DH and I have 6 children (ranging from teens to toddler) and for the last six years or so I have been pulling all of the weight in our household. Managing the money, housework, activities, grocery shopping, menu planning, etc. I work full time and still manage to do the bulk of household management. 

I am not a quiet person - I have always voiced my feelings and concerns regarding our relationship and the problems as I perceived them. I have yelled, screamed, whispered, cried, written notes and emails to attempt to communicate my feelings. His reponses were always that he did not see what I saw or feel how I felt. 

I realize that may not make much sense but it will in a second. 

Over the course of the last six years we have grown apart - in many different ways. The catalyst to some of this was porn. He started engaging in a ton of internet porn viewing which lead to an Adult Friend Finder account.

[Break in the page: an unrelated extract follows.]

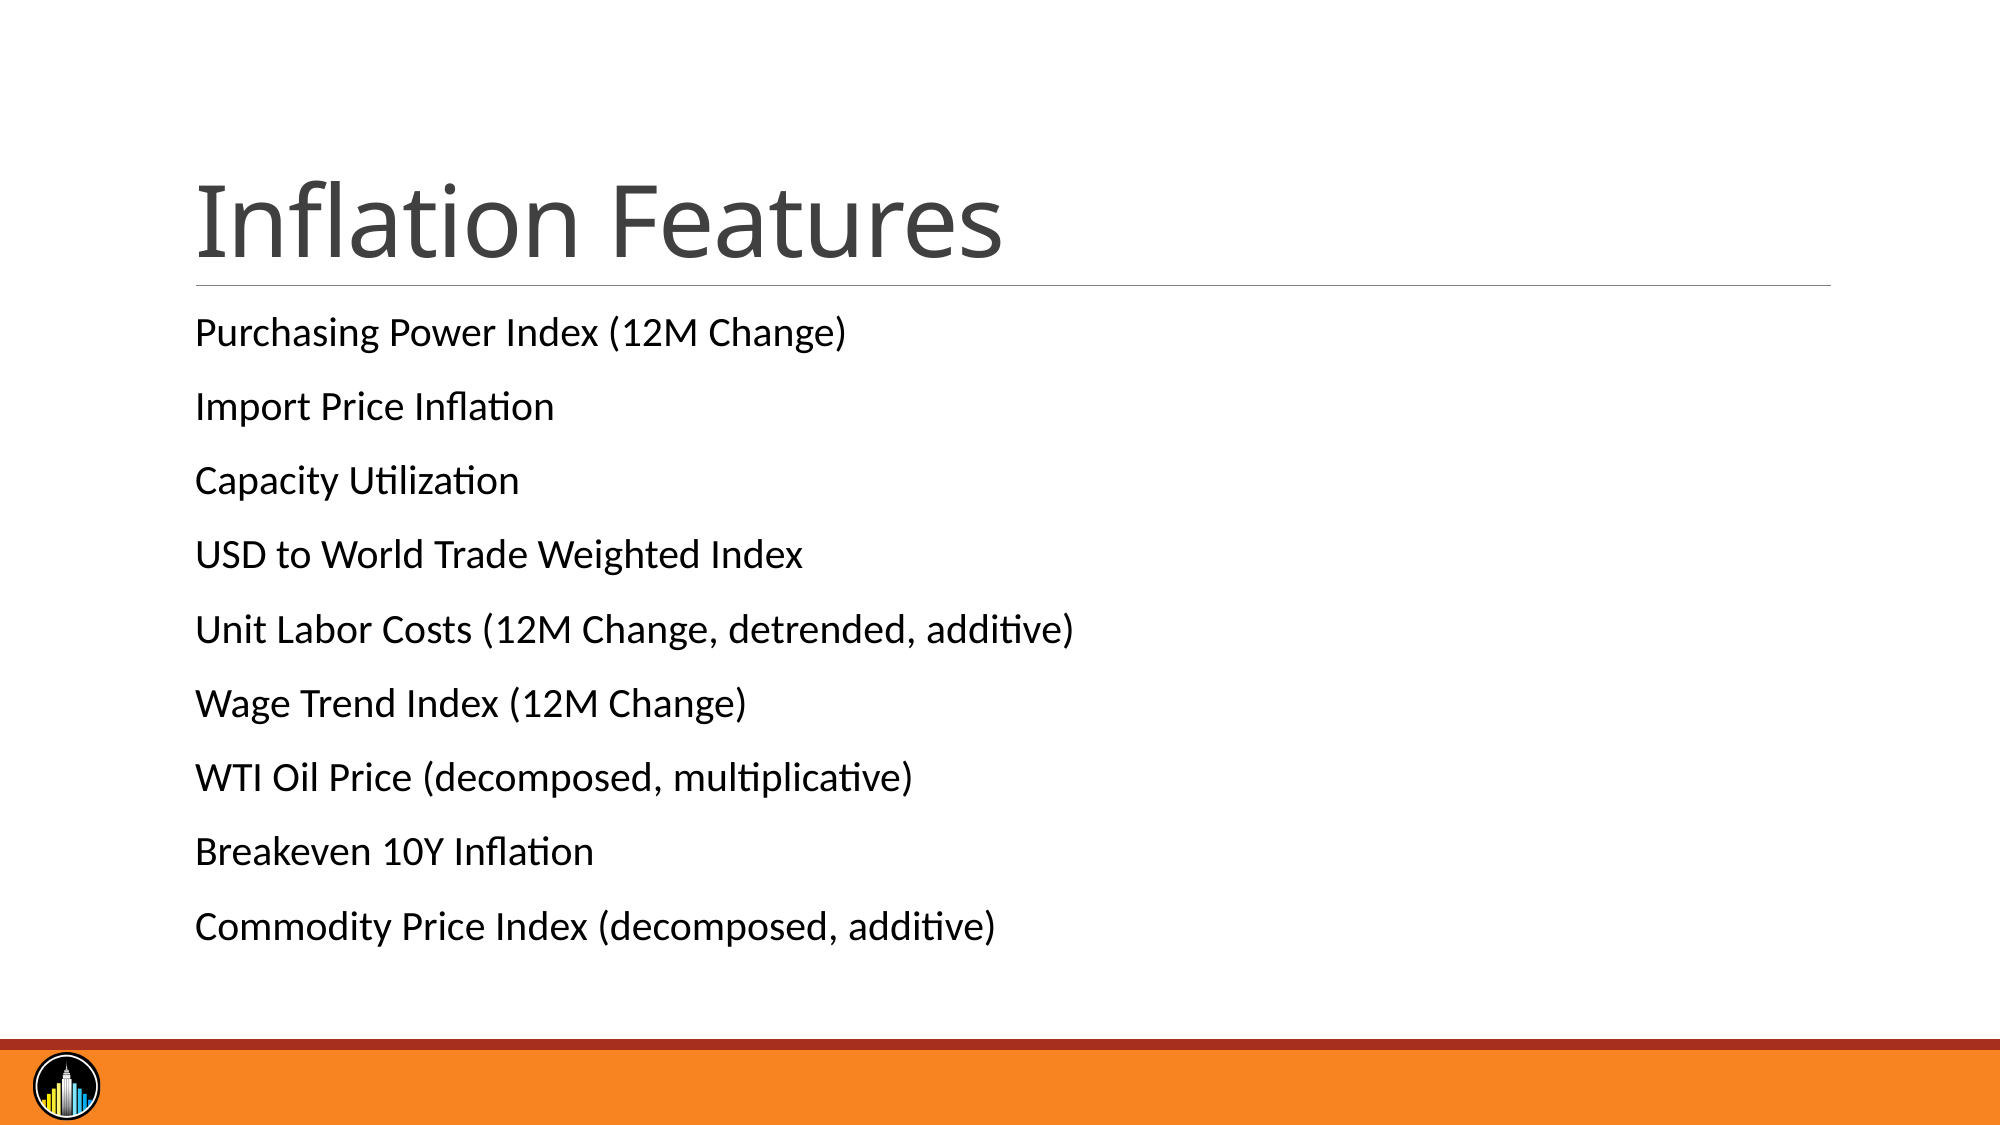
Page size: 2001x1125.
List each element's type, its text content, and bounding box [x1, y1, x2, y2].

picture [0, 1041, 134, 1125]
title Inflation Features [180, 47, 1830, 285]
list Purchasing Power Index (12M Change) Import Price Inflation Capacity Utilization USD to World Trade Weighted Index Unit Labor Costs (12M Change, detrended, additive) Wage Trend Index (12M Change) WTI Oil Price (decomposed, multiplicative) Breakeven 10Y Inflation Commodity Price Index (decomposed, additive) [180, 302, 1830, 963]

Let me tell you that I am extremely perceptive and also very adept at computer forensics. Every time I found more porn I called him out on it. Finally, he confessed and apologized and we seemed to finally move past it. Admittedly, I realized recently that I still do not completely trust him. 

I have continually complained about lack of intimacy (in the last three years we have been intimate about a dozen times) - I have to say in the last 8 months I have said little to nothing about this subject because it seems to get me nowhere. 

A few months ago he had an experience that was an awakening and finally saw what I have been saying for years. He has taken steps to fix things; ie getting help for depression, etc. 

Here is my problem. I am bitter and angry. I don't know that anything he does will fix how I now feel. Part of me says I should try to keep an open mind and let me try to fix the problems. Part of me says, screw it. I worked my rear off for years trying to get him to acknowledge the issues. The other issue is that my gut feeling said he is dabbling in porn again - and I found evidence of the same recently. 

Do I immediately call him on the porn? Give him a chance to "explain" or repent. My angel side says yes and the devil says no - let him hang himself.

I told him when we went through the first porn round that a repeat occurrence would be grounds for divorce - end of discussion.


----------



## Virginia Patricia (Aug 14, 2012)

you'll what you do until you don't anymore!


----------